■ Exercise 1 ■
In the forum thread on rear seatbelts for a Hymer motorhome, what does TOWtal charge per belt?
■ Exercise 2 ■
Transcribe the forum thread on rear seatbelts for a Hymer motorhome from "Take a look" to "a minimum precaution.".

■ Text provided ■
# Fiat ducato hymer 4 berth 1991 model seatbelts



## 107569 (Oct 11, 2007)

The 4 seats in the back of the van do not have seatbelts 2 forward facing and 2 rear facing do they need belts and where do you anker them and what type any info please many thanks


----------



## citroennut (May 16, 2005)

hi ian,
easy answer is, you don't need them in the rear if they are not already fitted. obviously you have children, hence the question. if there are only two then i would advise to seat them in the rear facing seats as they are the safest in the advent of a frontal accident. if there are more than two then there will probably only be the chance of fitting lap belts to the front facing seats and obviously these are not the most secure and it is then a case of which child faces front. there will probably not be a mounting point for a 3 point belt. if you have more than two kids it is a tough decision. hope you can sort something out, and a reason people try to buy newer to accomodate this.

cheers
simon


----------



## timbop37 (Jun 28, 2006)

Ian

TOWtal (www.towtal.co.uk) in Stoke on Trent fit seatbelts in motorhomes. They are about £75 per belt, which includes a subframe. This is only lapbelts as you would be hard pushed to find anyone fitting 3 point belts. I certainly couldn't.

Regards

Tim


----------



## 105746 (Jul 10, 2007)

*3 point seat belts on a Hymer 644*

http://cheyenneimports.co.uk/content/seatbelts.html


----------



## citroennut (May 16, 2005)

hi robnteresa,

what's it bolted to? there are very high stresses put on seat belt mountings in the event of an accident and m/home internal walls are very thin. i would be careful of this.
simon


----------



## StAubyns (Jun 4, 2006)

This thread may be of some use 

http://www.motorhomefacts.com/ftopict-41074-.html

Geoff


----------



## 105746 (Jul 10, 2007)

Hi Simon
We bolted the frame straight through the floor onto the chassis hangers. The high tensile bolts are very long because of the thick floor but the MOT tester said that this is overkill and would probably stand up as good as or even better than the factory fitted seat belts.They arent fixed to any internal walls whatsoever. You are correct when you say about the flimsyness of the interior contruction.

Take a look at the link that shows the fixing of the seat belts on the underside.

http://www.cheyenneimports.co.uk/content/seatbelts.html


----------



## 116248 (Sep 2, 2008)

Hi 
That seat belt anchor looks mighty dangerous. If you have a head on collision the first thing the passenger will do is go forwards the second is go backwards with the risk of meeting the anchor with their head. This risk will be increased if the impact is to one side. I head restraints and padding around the structure as a minimum precaution.


----------

■ Data supplied ■
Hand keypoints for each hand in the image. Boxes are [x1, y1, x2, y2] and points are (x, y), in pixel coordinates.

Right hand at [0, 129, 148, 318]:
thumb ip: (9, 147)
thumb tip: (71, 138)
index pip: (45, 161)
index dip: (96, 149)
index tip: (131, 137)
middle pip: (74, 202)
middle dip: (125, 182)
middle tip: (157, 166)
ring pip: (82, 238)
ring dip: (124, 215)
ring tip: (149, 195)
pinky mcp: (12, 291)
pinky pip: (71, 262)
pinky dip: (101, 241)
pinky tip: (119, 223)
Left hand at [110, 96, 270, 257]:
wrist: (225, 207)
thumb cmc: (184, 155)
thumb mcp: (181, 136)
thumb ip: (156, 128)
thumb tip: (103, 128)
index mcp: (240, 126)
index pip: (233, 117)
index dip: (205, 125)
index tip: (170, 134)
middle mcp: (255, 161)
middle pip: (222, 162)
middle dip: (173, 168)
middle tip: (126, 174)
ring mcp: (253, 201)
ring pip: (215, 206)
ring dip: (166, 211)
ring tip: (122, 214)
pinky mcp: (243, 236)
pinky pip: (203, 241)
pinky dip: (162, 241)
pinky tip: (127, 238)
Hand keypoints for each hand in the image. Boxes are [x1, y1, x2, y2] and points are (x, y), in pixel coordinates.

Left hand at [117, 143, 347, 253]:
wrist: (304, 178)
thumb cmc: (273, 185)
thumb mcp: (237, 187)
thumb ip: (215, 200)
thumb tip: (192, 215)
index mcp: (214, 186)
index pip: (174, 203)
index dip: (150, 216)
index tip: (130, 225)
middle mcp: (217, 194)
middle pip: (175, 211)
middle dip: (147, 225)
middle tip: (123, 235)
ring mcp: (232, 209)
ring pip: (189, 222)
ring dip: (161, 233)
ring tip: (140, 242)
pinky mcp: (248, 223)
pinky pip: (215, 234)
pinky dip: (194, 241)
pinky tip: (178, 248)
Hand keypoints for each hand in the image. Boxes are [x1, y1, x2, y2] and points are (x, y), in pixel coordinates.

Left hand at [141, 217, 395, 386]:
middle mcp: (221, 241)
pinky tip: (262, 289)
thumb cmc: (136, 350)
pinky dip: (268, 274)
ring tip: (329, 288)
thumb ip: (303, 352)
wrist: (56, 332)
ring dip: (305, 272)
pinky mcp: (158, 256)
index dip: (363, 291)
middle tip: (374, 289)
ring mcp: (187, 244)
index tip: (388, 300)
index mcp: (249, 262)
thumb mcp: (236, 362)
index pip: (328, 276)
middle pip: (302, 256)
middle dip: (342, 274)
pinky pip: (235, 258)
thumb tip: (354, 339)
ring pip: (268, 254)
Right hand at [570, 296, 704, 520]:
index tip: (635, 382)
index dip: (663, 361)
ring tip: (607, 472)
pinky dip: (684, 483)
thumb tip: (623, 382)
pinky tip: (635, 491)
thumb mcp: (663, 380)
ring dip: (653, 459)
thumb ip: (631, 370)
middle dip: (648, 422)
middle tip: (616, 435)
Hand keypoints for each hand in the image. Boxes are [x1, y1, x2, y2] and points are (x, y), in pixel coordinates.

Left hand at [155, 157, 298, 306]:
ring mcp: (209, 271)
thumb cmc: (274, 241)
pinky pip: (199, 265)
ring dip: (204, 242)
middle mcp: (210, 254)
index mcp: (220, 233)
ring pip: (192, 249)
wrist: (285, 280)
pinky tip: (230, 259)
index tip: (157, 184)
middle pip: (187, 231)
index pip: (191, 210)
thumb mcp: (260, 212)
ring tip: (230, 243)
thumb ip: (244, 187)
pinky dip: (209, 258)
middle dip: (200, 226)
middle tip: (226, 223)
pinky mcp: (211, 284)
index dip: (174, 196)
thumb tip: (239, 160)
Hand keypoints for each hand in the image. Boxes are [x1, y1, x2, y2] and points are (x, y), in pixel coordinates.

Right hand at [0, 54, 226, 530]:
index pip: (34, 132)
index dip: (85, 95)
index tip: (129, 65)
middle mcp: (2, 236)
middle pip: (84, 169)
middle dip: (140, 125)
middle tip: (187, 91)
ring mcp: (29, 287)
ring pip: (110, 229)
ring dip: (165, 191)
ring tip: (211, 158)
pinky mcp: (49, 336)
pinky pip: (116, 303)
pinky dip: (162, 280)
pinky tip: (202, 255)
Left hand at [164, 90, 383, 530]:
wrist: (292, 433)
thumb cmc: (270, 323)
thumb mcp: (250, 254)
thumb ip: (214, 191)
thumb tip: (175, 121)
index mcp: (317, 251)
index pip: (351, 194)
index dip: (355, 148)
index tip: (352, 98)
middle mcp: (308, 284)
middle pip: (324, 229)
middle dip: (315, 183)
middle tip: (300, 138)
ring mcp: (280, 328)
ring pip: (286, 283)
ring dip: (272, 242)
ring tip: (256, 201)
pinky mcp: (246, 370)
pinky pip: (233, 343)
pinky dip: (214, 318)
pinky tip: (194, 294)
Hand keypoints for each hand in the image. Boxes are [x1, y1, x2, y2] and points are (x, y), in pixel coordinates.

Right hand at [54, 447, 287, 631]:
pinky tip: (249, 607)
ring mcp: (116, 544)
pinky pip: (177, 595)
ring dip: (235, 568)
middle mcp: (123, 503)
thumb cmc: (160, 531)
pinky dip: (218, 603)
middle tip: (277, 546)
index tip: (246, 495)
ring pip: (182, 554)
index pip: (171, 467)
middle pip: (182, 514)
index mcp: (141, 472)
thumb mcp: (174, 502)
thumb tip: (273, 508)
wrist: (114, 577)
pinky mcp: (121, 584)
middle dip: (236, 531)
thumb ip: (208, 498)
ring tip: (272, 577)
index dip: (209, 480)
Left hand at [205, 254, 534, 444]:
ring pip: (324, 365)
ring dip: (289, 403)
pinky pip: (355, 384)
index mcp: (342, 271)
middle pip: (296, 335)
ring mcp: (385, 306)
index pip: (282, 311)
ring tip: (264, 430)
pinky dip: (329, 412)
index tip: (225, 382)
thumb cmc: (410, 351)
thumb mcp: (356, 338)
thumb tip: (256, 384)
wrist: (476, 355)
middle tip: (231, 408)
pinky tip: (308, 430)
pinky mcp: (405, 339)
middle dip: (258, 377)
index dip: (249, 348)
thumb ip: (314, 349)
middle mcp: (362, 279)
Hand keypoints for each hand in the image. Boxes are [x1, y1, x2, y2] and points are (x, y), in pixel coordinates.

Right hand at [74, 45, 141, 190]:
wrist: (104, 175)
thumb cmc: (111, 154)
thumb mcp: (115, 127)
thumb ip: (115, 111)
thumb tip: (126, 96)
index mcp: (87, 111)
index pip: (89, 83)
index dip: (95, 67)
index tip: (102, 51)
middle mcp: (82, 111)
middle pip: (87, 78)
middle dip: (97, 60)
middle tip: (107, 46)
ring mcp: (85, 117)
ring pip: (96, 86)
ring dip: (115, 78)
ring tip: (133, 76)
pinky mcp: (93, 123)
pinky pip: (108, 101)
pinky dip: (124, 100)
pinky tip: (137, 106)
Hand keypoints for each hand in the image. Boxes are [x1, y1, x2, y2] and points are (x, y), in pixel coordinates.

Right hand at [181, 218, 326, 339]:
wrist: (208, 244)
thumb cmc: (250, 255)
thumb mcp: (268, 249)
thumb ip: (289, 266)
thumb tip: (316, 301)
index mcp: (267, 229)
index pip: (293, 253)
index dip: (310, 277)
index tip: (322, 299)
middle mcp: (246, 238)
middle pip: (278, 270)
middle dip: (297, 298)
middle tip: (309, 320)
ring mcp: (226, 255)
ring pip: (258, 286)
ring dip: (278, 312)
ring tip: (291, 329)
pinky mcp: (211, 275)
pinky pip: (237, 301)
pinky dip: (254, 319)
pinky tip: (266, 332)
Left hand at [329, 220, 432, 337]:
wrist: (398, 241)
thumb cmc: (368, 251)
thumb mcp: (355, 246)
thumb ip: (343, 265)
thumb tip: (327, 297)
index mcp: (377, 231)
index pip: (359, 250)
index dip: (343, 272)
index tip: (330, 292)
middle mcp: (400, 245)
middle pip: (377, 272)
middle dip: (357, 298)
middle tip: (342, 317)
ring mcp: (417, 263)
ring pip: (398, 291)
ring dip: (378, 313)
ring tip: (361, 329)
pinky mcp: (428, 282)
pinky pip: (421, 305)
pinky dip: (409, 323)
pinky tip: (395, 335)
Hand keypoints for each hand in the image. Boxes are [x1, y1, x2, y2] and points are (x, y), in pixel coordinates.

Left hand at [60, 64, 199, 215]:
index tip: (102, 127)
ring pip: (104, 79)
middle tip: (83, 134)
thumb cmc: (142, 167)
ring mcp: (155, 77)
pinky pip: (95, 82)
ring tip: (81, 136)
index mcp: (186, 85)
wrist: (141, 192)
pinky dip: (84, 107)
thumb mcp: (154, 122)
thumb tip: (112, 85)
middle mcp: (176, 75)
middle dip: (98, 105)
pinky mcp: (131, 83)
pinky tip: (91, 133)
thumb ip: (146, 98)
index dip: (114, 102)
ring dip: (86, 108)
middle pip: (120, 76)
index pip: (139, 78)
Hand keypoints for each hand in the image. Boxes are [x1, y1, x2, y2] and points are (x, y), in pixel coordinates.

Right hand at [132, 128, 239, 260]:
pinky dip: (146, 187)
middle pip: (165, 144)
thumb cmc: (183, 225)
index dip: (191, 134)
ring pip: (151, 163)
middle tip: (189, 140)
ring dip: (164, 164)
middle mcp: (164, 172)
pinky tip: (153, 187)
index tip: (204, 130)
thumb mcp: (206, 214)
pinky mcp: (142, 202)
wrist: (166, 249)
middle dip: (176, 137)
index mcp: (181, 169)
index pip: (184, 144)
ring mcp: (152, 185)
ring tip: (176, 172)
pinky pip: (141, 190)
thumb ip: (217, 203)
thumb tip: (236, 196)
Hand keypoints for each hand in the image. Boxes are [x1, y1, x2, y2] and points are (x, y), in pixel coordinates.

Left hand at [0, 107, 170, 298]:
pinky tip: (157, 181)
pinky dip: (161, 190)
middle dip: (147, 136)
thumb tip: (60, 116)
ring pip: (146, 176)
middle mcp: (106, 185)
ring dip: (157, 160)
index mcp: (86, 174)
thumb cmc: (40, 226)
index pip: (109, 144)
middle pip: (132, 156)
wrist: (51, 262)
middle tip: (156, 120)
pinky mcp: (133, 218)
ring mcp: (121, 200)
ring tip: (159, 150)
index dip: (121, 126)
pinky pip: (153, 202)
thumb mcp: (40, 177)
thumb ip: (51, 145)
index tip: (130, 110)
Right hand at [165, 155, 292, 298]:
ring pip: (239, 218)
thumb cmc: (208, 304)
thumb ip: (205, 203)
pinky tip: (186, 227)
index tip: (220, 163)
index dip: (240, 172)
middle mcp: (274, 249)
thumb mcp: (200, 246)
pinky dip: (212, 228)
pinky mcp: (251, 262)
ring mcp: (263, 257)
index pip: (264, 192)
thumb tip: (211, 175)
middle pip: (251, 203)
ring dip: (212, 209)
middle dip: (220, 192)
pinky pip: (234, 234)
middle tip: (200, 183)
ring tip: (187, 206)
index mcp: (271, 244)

■ Answer box 1 ■
About £75 per belt, including a subframe.

■ Answer box 2 ■
Take a look at the link that shows the fixing of the seat belts on the underside.

http://www.cheyenneimports.co.uk/content/seatbelts.html


----------



## 116248 (Sep 2, 2008)

Hi 
That seat belt anchor looks mighty dangerous. If you have a head on collision the first thing the passenger will do is go forwards the second is go backwards with the risk of meeting the anchor with their head. This risk will be increased if the impact is to one side. I head restraints and padding around the structure as a minimum precaution.